§ **Exercise**
Write out exactly the lines running from the one that contains "[169,405,354,426] effect /" through the end of the material.

§ **Provided data**

- Opening Delimiter -

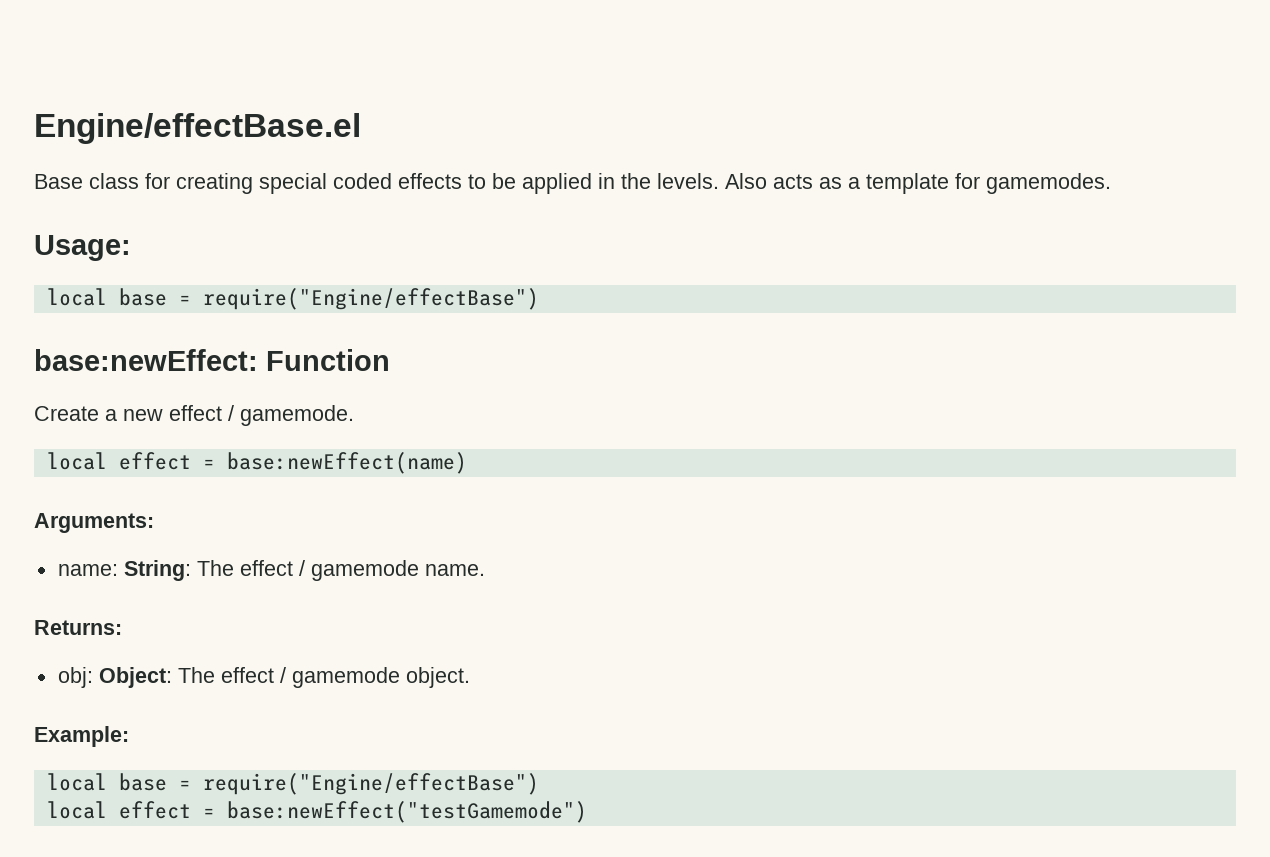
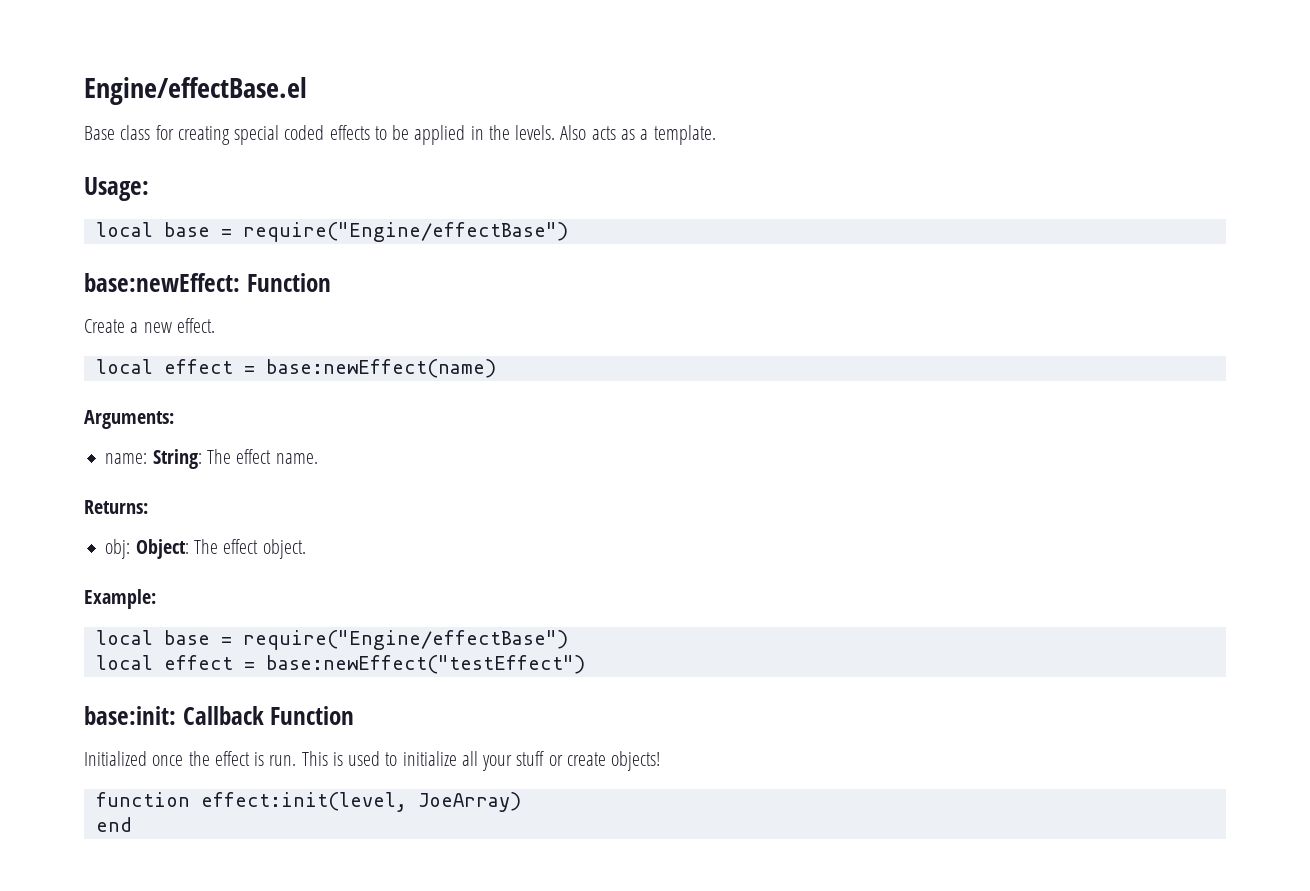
[866,173,1111,194] template for gamemodes. -> [653,125,716,145] template.
[169,405,354,426] effect / gamemode. -> [176,318,215,333] effect.
[298,560,419,581] / gamemode -> (272, 456) none
[279,667,400,688] / gamemode -> (259, 546) none
[226,801,587,823] base:newEffect("testGamemode") -> [265,655,585,674] [84,706,355,725] [84,751,661,771] [95,792,521,812] [95,817,132,832] base:newEffect("testEffect") // base:init: Callback Function // Initialized once the effect is run. This is used to initialize all your stuff or create objects! // function effect:init(level, JoeArray) // end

- Closing Delimiter -

§ **Your solution**
[169,405,354,426] effect / gamemode. -> [176,318,215,333] effect.
[298,560,419,581] / gamemode -> (272, 456) none
[279,667,400,688] / gamemode -> (259, 546) none
[226,801,587,823] base:newEffect("testGamemode") -> [265,655,585,674] [84,706,355,725] [84,751,661,771] [95,792,521,812] [95,817,132,832] base:newEffect("testEffect") // base:init: Callback Function // Initialized once the effect is run. This is used to initialize all your stuff or create objects! // function effect:init(level, JoeArray) // end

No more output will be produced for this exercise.